*TEXT:*

Marcy Winograd, who unsuccessfully challenged Harman in the 2006 Democratic primary for CD36, has announced her intention to once again take on the incumbent.
Dear Friends & Supporters:It's official. I have declared my intention to challenge the Queen of Wiretaps, Jane Harman, once again -- this time in 2010 (or sooner, should she follow Specter's lead and switch parties!). Please note I promise I will not accept any $$ or favors from AIPAC or Alberto Gonzales.Thank you for your support.In peace, Marcy Winograd
Winograd had previously shown no interest in a rematch, but news reports of a wire tapping scandal involving Harman opened the door to what promises the first of several challenges.
Interestingly enough, Winograd doesn't actually reside in the district she hopes to take from Harman. As of 2008, Winograd listed a Pacific Palisades address (Henry Waxman's district) when making contributions to various political causes. In 2006, Winograd took an apartment in Marina del Rey before officially filing in the primary race. No word on wether she kept the apartment or if she'll take a new address for this election.
There are no district residency requirements for Congressional candidates beyond being a resident of California at the time of the election.
If Harman does not indicate she'll step down before the primary, it's unlikely other viable candidates who actually live in CD36 and are well know to their constituents, such as Ted Lieu or Janice Hahn, will challenge her.
THE HARMAN WIRETAP STORY - A TIME LINE
Talking Points Memo, which has been following this story closely since it broke, has done a terrific summary on the case:
- Harman was picked up on a 2005 government wiretap, telling a suspected Israeli agent that she would urge the Bush White House to go easy in the AIPAC spying case, in exchange for AIPAC's help lobbying Nancy Pelosi to give Harman the job of House intelligence committee chair. Before signing off, she's alleged to have said: "This conversation doesn't exist."
- Haim Saban, a major Democratic fundraiser and AIPAC supporter, later called Pelosi and threatened to withhold contributions if Harman wasn't given the intel chair post.
- Porter Goss, at the time the director of central intelligence, read the transcript of Harman's conversation, and signed off on the Justice Department's application for a FISA warrant to wiretap Harman herself.

*GIVEN DATA:*
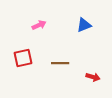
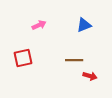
brown line: moved 14 px right, 3 px up
red arrow: moved 3 px left, 1 px up
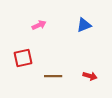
brown line: moved 21 px left, 16 px down
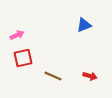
pink arrow: moved 22 px left, 10 px down
brown line: rotated 24 degrees clockwise
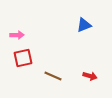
pink arrow: rotated 24 degrees clockwise
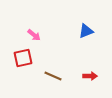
blue triangle: moved 2 px right, 6 px down
pink arrow: moved 17 px right; rotated 40 degrees clockwise
red arrow: rotated 16 degrees counterclockwise
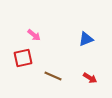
blue triangle: moved 8 px down
red arrow: moved 2 px down; rotated 32 degrees clockwise
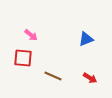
pink arrow: moved 3 px left
red square: rotated 18 degrees clockwise
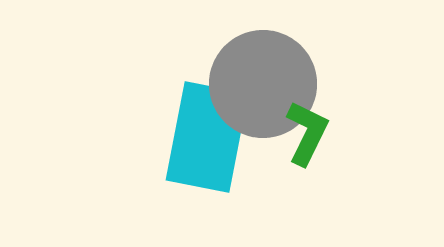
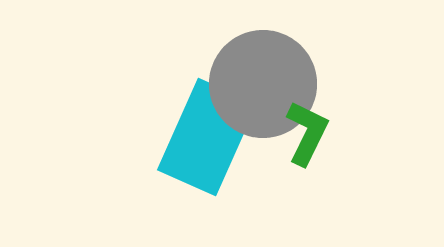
cyan rectangle: rotated 13 degrees clockwise
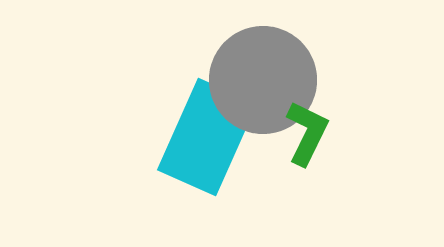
gray circle: moved 4 px up
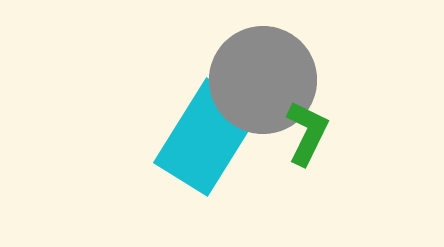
cyan rectangle: rotated 8 degrees clockwise
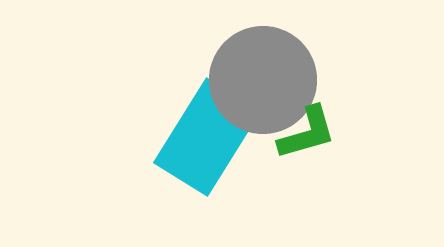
green L-shape: rotated 48 degrees clockwise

*DIRECTIONS:*
• 1. In the post about Winograd and Harman, give the passage starting at "- Haim Saban, a" and ending at "wiretap Harman herself." again, switching "Haim Saban" to "Saban".
• 2. According to the post about Winograd and Harman, who was director of central intelligence when Harman's conversation was read?
• 3. Say whether each statement agrees with the post about Winograd and Harman, and quote the words that decide it.
(a) Winograd challenged Harman in the 2006 Democratic primary.
(b) Congressional candidates must live in the district where they run.
(c) Harman was picked up on a 2007 government wiretap.

*EXPECTED ANSWERS:*
• 1.
- Saban, a major Democratic fundraiser and AIPAC supporter, later called Pelosi and threatened to withhold contributions if Harman wasn't given the intel chair post.
- Porter Goss, at the time the director of central intelligence, read the transcript of Harman's conversation, and signed off on the Justice Department's application for a FISA warrant to wiretap Harman herself.

• 2. Porter Goss

• 3.
(a) Yes: "unsuccessfully challenged Harman in the 2006 Democratic primary for CD36"
(b) No: "There are no district residency requirements for Congressional candidates beyond being a resident of California at the time of the election."
(c) No: "Harman was picked up on a 2005 government wiretap"